Texte fourni >>
Or, Laurent Gbagbo, c’est quand même le charnier de Yopougon, du nom de l’horreur découverte à la périphérie d’Abidjan le 26 octobre 2000 ; c’est aussi le Massacre du 25 mars 2004 qui a causé la mort de plus de 120 militants de l’opposition lors d’une manifestation pacifique. Le règne du Woudy de Mama rime notoirement, c’est connu aussi, avec la galaxie patriotique dont le fer de lance, les "Jeunes Patriotes", dirigées par Charles Blé Goudé, ont martyrisé, pourchassé, violé, brûlé vives de nombreuses personnes soupçonnées d’appartenir au RDR d’Alassane Ouattara ; le FPI du « Séplou », ce sont les délits de faciès et de patronyme qui avaient pignon sur rue à Abidjan et dont les malheureuses victimes voyaient, pour les plus chanceux, leurs cartes d’identité déchirées. Que dire des escadrons de la mort avec leurs lots de victimes, dont les plus connues sont l’acteur Camarah H, le politicien Téhé Emile, le médecin Benoit Dacoury-Tabley ? Des massacres, des disparitions forcées et des tortures qui sont documentés par les organisations internationales, notamment lors de manifestations anti-gouvernementales.

Le point culminant de la violence sous le régime de Gbagbo survient après sa défaite au second tour face à Alassane Ouattara. Validé par la communauté internationale, le résultat du scrutin est refusé par le mauvais perdant, qui ne veut pas céder le pouvoir. Le conflit armé qui s’ensuit fait plus de 3 000 morts, selon l'ONU, et se termine par l'arrestation de Laurent Gbagbo en avril 2011. Ainsi, le mandat de Laurent Gbagbo reste une période sombre de l'histoire ivoirienne, marquée par des violences politiques, des affrontements armés et des violations massives des droits de l'homme.

Alors, cet homme-là, au soir de sa vie, après un séjour carcéral punitif que les Ivoiriens avaient espéré qu’il conjurerait cette page noire de notre histoire récente, veut reprendre les choses là où il les avait laissées, sans le moindre et piètre mot de repenti, sans une once de compassion pour les nombreuses victimes. Est-ce humainement bienséant et honnête de l’envisager ? Comment, sans coup férir, entreprendre de gouverner ses propres victimes ? Laurent Gbagbo qui n’a même pas pu pardonner à ses propres camarades de lutte que sont Affi N’guessan et Charles Blé Goudé de supposées erreurs ou fautes à son égard peut-il rassembler l’ensemble des Ivoiriens autour de son idéal politique ? Un mari qui n’a pas hésité à rabrouer publiquement – avant de la répudier – son épouse de près d’un demi-siècle de vie commune et de lutte politique, peut-il trouver les ressorts intellectuels et spirituels nécessaires pour fédérer les âmes et les cœurs de tout un peuple ?

Et puis, pendant qu’on y est, que représente en réalité aujourd’hui Laurent Gbagbo sur l’échiquier politique ivoirien ? Où en est-il avec son appel de Bonoua, qui semble avoir fait pschitt ! ? Que pèsent l’époux de Nady Bamba et son PPA-CI qui semble tourner en rond autour du vieil homme sans réelle perspective ? Que peut ce parti sans le PDCI de Tidjane Thiam avec qui il ne tombera jamais d’accord sur une alliance sacrificielle de l’un au profit (ou au détriment) de l’autre ?

Exercices proposés >>
• a. Pouvez-vous reproduire à l'identique le passage du texte sur Laurent Gbagbo qui s'ouvre sur les mots contenant « Et puis, pendant » et se termine par « de l’autre ? » ?
• b. Quels sont tous les sigles de partis politiques cités dans le texte sur Laurent Gbagbo ?

Listing fourni >>

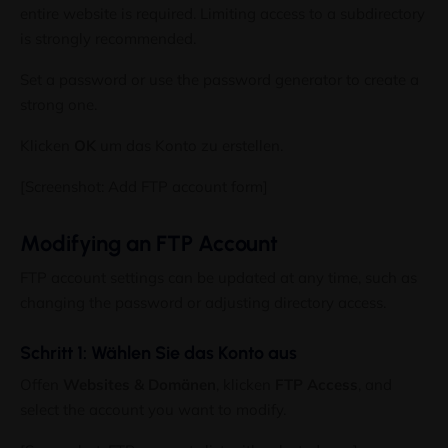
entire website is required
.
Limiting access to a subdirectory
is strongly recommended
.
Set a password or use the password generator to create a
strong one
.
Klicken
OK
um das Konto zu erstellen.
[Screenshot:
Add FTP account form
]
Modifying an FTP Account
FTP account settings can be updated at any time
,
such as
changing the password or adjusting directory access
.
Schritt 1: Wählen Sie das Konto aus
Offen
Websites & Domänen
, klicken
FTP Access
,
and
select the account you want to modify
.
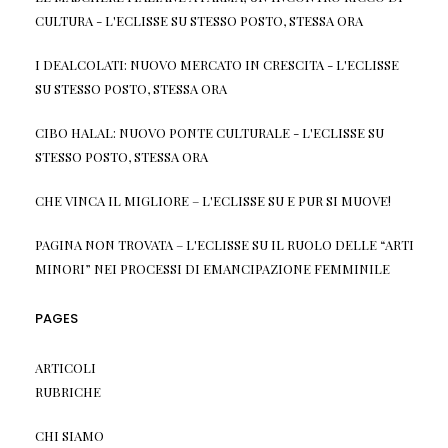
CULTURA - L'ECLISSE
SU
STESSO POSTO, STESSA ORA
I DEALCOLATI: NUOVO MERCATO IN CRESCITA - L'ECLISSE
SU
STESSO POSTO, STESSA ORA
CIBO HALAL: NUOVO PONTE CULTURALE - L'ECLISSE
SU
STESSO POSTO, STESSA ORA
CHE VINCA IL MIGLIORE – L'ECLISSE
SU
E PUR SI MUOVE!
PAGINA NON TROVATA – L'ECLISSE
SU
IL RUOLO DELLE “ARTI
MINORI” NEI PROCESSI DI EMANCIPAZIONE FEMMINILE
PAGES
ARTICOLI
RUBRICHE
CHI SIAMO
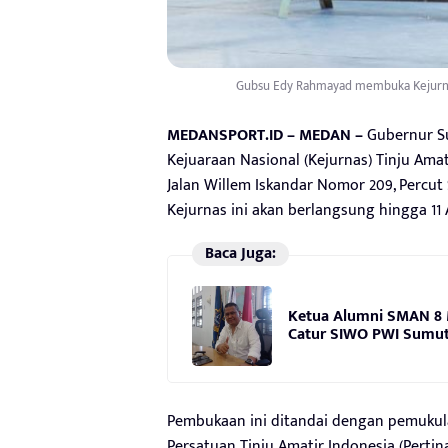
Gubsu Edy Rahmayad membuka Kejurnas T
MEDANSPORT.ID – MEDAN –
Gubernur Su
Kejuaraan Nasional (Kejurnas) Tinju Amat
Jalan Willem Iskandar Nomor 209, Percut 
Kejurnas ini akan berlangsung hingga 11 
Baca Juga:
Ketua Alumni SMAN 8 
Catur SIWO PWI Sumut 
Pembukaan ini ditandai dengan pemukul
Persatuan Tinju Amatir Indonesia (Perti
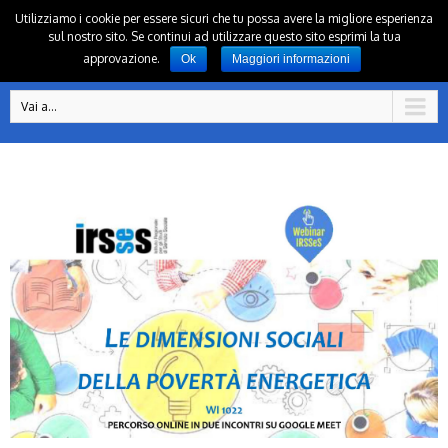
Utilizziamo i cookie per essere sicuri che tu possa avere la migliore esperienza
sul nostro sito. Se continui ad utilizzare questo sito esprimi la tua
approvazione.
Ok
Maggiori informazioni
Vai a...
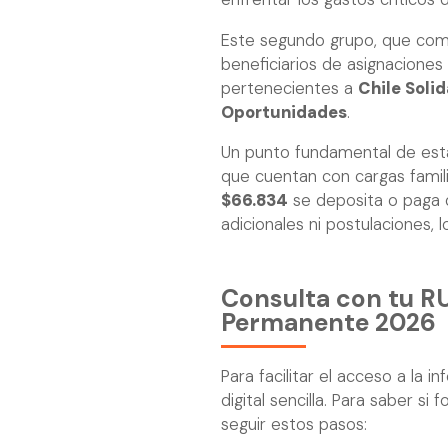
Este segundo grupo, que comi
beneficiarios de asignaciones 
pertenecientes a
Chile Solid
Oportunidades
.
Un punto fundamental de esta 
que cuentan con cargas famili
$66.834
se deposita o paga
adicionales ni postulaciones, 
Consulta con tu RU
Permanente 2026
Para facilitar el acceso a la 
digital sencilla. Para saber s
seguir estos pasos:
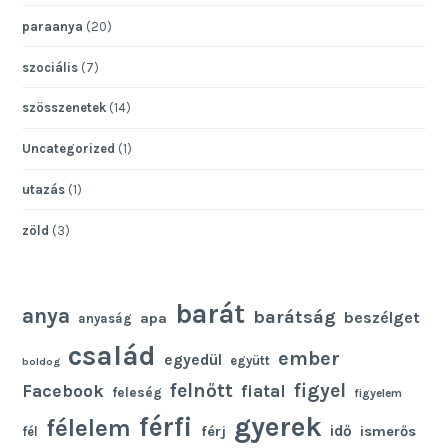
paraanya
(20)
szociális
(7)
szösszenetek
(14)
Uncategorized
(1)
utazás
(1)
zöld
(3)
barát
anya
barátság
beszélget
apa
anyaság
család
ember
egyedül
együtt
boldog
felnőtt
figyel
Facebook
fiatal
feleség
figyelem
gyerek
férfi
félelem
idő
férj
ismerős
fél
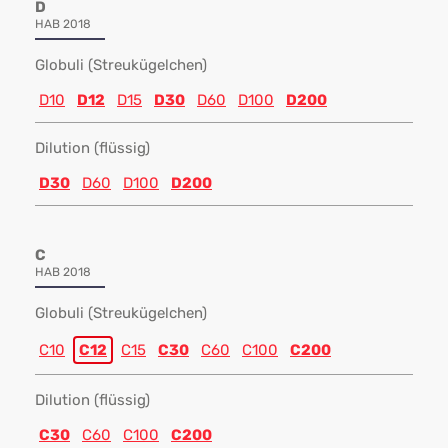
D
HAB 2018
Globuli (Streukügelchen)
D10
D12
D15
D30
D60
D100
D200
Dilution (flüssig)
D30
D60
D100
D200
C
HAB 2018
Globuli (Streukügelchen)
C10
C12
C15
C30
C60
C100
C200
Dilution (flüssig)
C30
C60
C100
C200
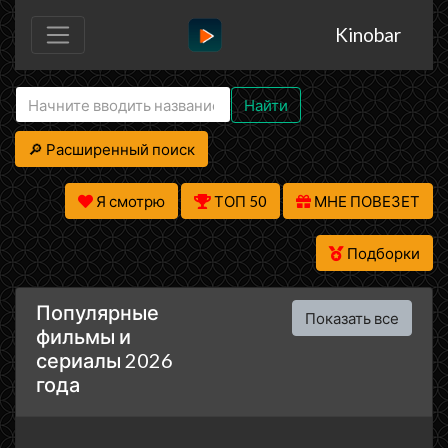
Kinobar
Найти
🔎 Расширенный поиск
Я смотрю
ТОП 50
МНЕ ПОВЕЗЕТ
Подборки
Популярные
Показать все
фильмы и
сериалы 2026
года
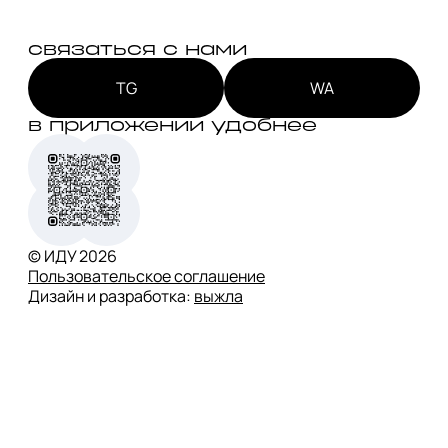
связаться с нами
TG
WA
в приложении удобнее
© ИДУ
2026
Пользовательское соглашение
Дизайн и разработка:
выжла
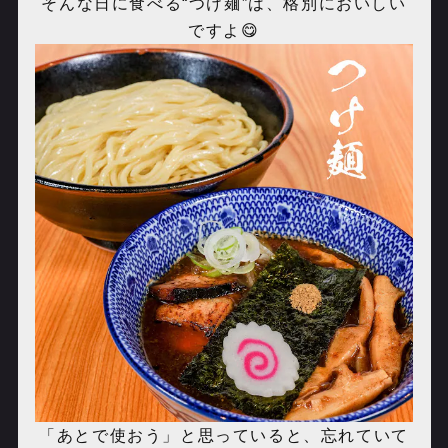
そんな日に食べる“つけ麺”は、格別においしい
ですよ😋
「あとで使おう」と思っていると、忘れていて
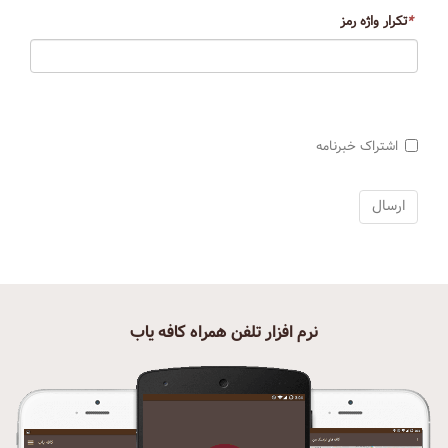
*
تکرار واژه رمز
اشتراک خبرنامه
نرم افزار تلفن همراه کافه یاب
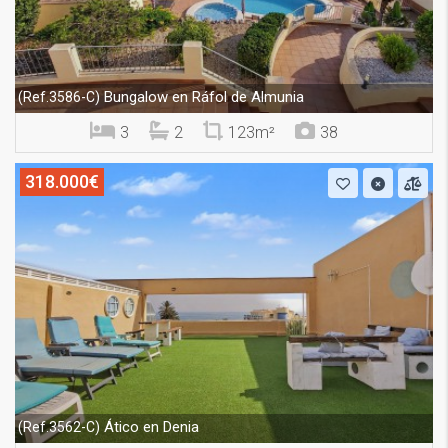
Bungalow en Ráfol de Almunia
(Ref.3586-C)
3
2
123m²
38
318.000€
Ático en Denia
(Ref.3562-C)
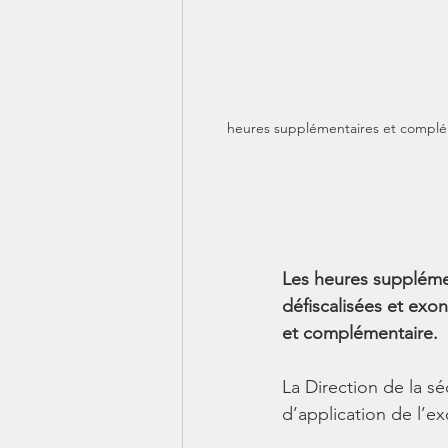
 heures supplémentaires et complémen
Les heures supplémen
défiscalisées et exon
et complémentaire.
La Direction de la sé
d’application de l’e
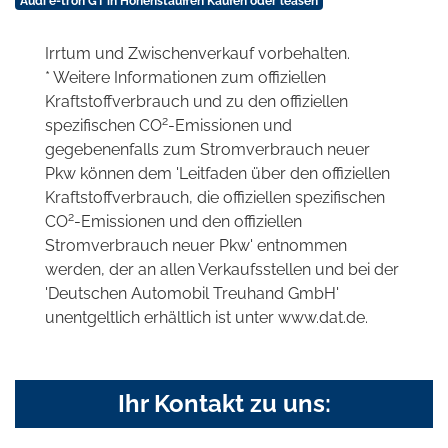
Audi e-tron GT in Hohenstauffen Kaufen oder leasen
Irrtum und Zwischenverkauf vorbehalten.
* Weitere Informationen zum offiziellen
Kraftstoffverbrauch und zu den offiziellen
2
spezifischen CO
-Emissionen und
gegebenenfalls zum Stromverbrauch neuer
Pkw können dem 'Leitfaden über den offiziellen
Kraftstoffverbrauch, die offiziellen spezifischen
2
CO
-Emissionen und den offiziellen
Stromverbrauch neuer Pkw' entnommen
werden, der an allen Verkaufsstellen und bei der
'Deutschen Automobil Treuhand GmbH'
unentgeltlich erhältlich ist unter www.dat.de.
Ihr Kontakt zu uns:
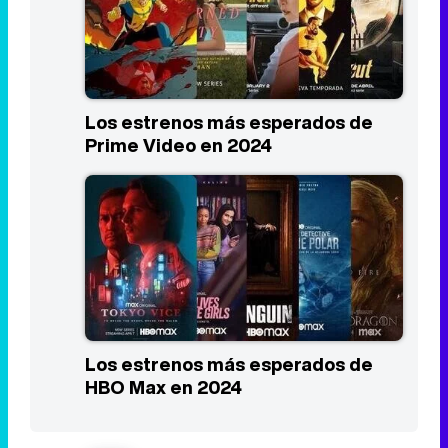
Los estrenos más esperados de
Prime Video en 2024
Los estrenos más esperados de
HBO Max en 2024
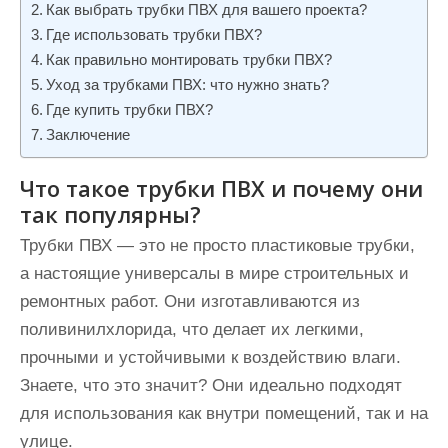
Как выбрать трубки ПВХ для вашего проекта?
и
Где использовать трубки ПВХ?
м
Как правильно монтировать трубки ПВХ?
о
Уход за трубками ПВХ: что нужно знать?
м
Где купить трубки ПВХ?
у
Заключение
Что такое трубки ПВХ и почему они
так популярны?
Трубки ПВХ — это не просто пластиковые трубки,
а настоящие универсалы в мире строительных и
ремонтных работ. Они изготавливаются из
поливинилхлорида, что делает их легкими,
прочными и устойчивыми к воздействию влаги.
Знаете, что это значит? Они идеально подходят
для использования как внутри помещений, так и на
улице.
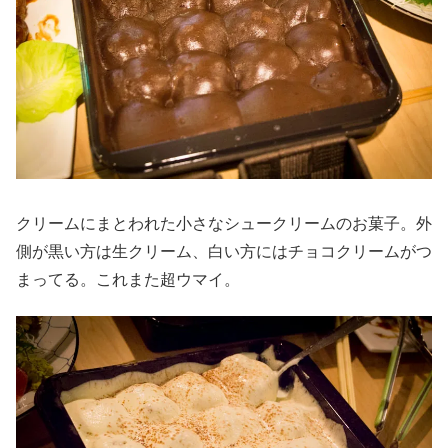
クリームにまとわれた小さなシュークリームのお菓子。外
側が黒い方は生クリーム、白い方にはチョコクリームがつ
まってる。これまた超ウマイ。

Réponses aux exercices >>
• a.
Et puis, pendant qu’on y est, que représente en réalité aujourd’hui Laurent Gbagbo sur l’échiquier politique ivoirien ? Où en est-il avec son appel de Bonoua, qui semble avoir fait pschitt ! ? Que pèsent l’époux de Nady Bamba et son PPA-CI qui semble tourner en rond autour du vieil homme sans réelle perspective ? Que peut ce parti sans le PDCI de Tidjane Thiam avec qui il ne tombera jamais d’accord sur une alliance sacrificielle de l’un au profit (ou au détriment) de l’autre ?

• b. RDR, FPI, PPA-CI, PDCI